Here's the viewpoint of another Scotsman (Hugo Rifkind), from the (London) Times
"Until this morning, I’d imagine, my views on the President of Venezuela were probably much the same as yours. Portly despot, talks too much, dodgy friends, redeemed by a thoroughly excellent first name, right? Suddenly, though, I am looking at him with a new affection. For Hugo Chávez has declared war. On golf.
It started last week, on the President’s live Sunday TV show. (All Hugos should have their own live Sunday TV show.) “Let’s make this clear,” he said. “Golf is a bourgeois sport.” Seven top golf courses in Venezuela have been closed since 2006. Now Mr Chávez wishes to force the closure of another two. Instinctively, I approve. Mark Twain called golf “a good walk spoiled”. Too kind, in my view. Golf is a disease. It swoops upon areas of outstanding natural beauty and turns them into the set of The Teletubbies, patrolled by humourless braying clowns.
As I am a Scot, people often assume I must approve of golf. Or worse still, play it. I don’t. I never have. Nobody hates golf like the non-golfing Scot. It’s not just the clothes. It’s the self-satisfaction, the clubbiness. There has always been a closed, complacent smugness about Scotland’s middle class, and golf has exported it to the world. Whenever I see a rapper play golf, something inside me dies. Golf is the final assimilation. To play is to give up on changing the world.
And yet I have friends who play golf, and family. When I shout and scold, they just laugh. Sometimes, I sense they want to pat me on the head. Because only non-golfers see golf as a political act. Those who play, just play. Several years ago this newspaper sent me to St Andrews to cover a fight about a bunker that had got slightly bigger. God, I was cross. Ridiculous people, I thought, with their stupid socks and back-slapping exclusivity. But then I got there, and it was all rather pleasant. There was a crowd gathered around the hole, like slightly adorable bird-watchers. They didn’t seem like agents of complacency and division. They didn’t even seem particularly middle-class. And I was shaken.
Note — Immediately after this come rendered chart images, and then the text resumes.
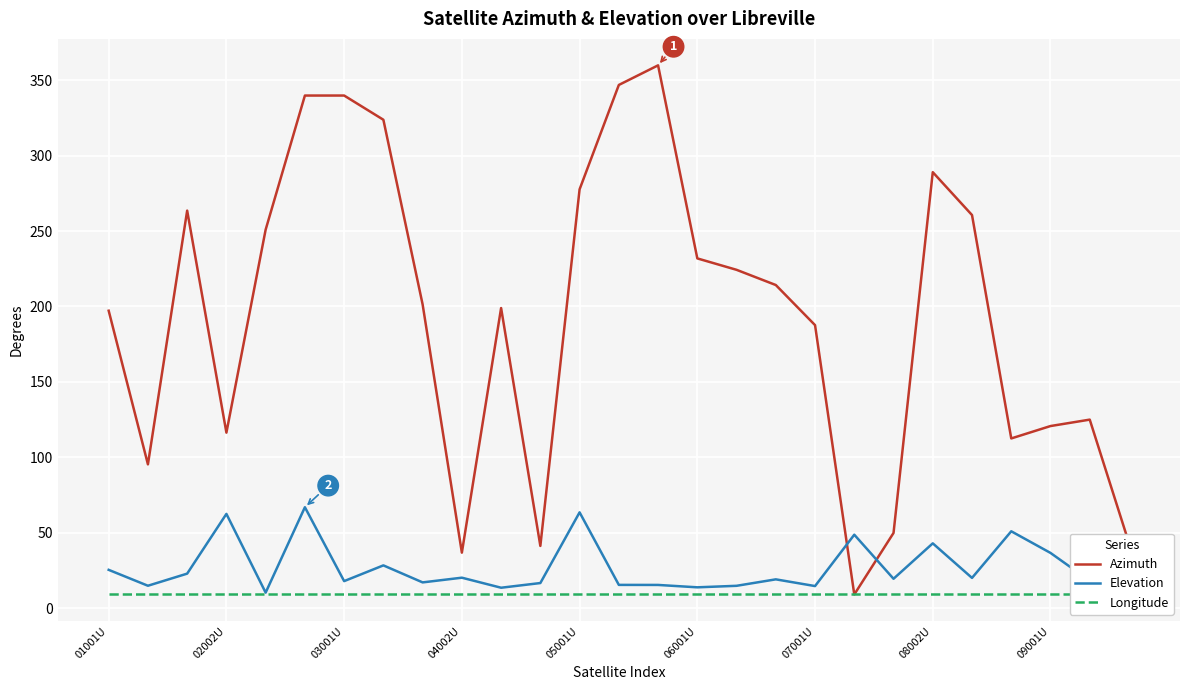

Rank the series by their maximum value, from highest to lowest.

Azimuth, Elevation, Longitude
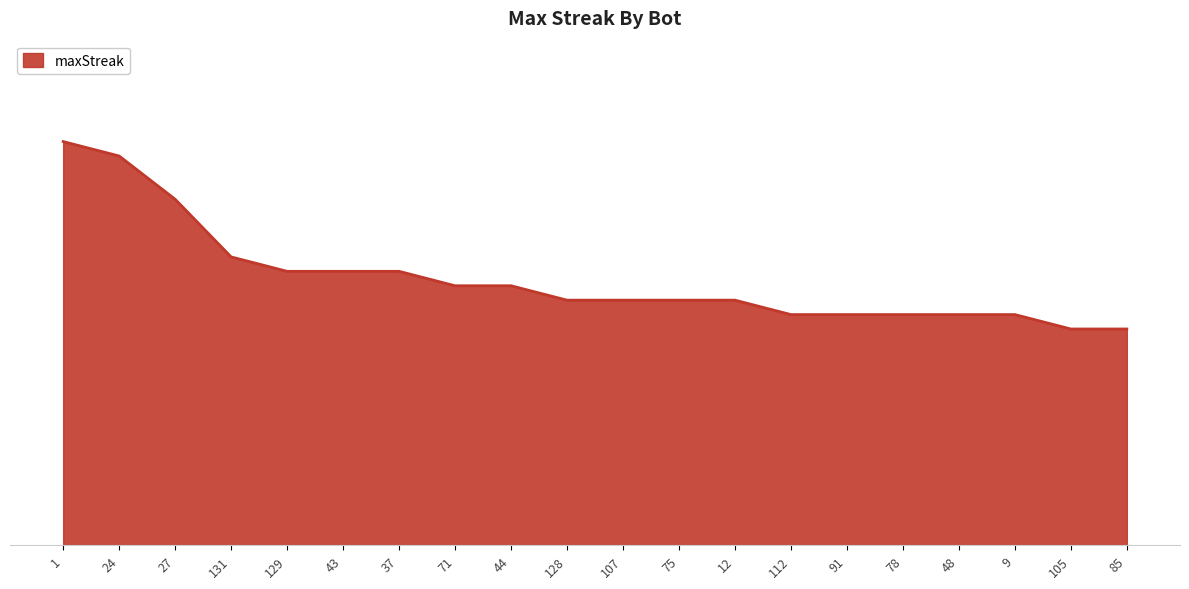

Does the chart have visible grid lines?

No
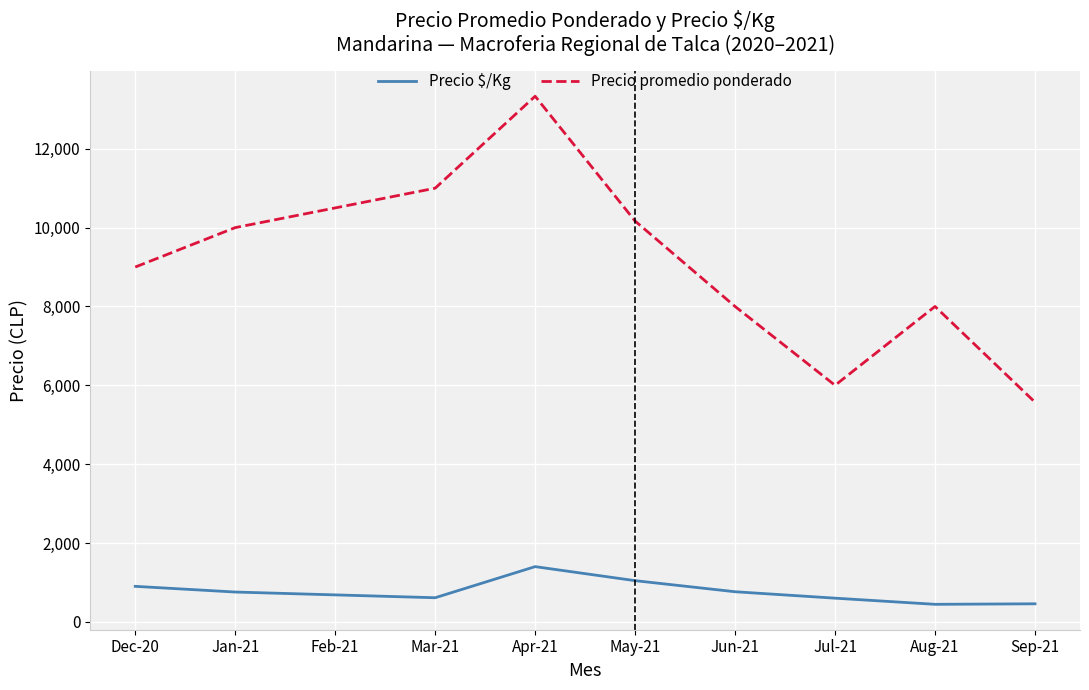

Rank the series by their average value, from highest to lowest.

Precio promedio ponderado, Precio $/Kg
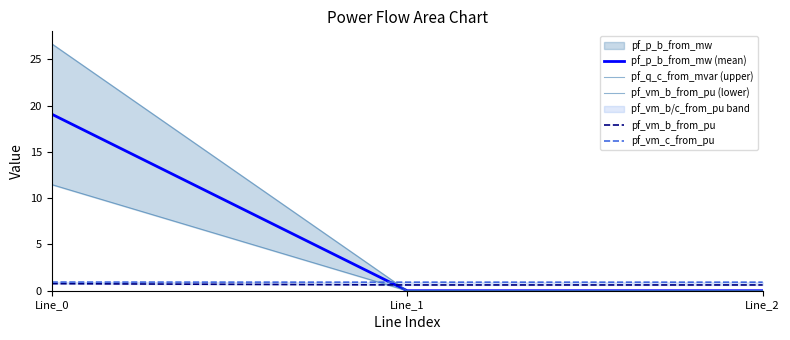

Rank the series by their maximum value, from highest to lowest.

pf_q_c_from_mvar (upper), pf_p_b_from_mw (mean), pf_vm_b_from_pu (lower), pf_vm_c_from_pu, pf_vm_b_from_pu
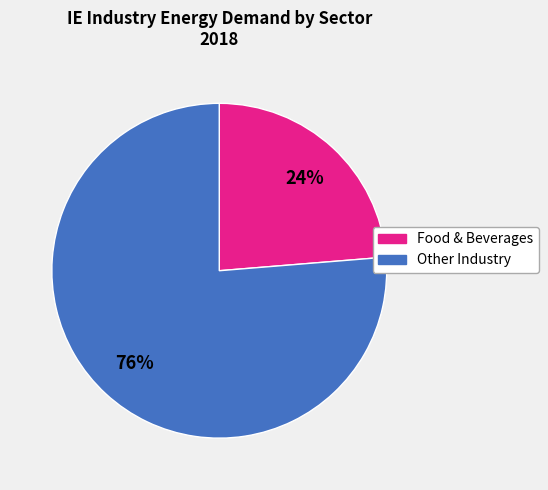

To the nearest percent, what is the average slice percentage?

50%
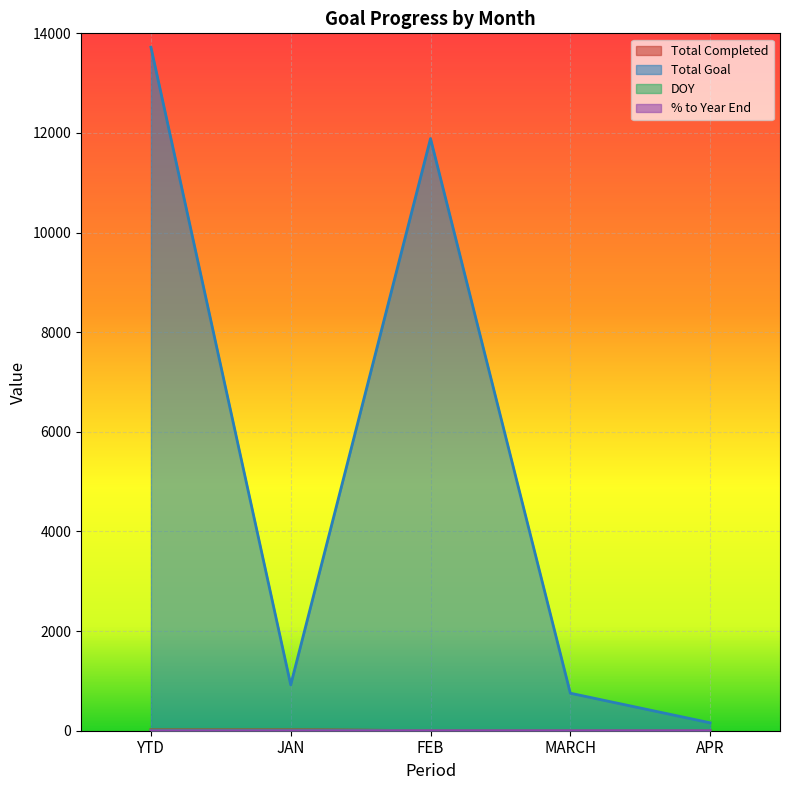

The DOY series shows 0.0 at APR. True or false?

True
Still, never let actual humans get in the way of a good theoretical prejudice, that’s my motto. So I maintain my anti-golf position, and I salute President Chávez for his. I just hope he’s doing it for the right reasons. A man of his age gets urges, after all. He starts wanting a nice walk, but an easy one. A bit of sport, without breaking sweat. Maybe even a nice pink sweater. When a Hugo rails against golf, it’s not impossible that there could be a degree of self-loathing involved. Or so I’ve heard."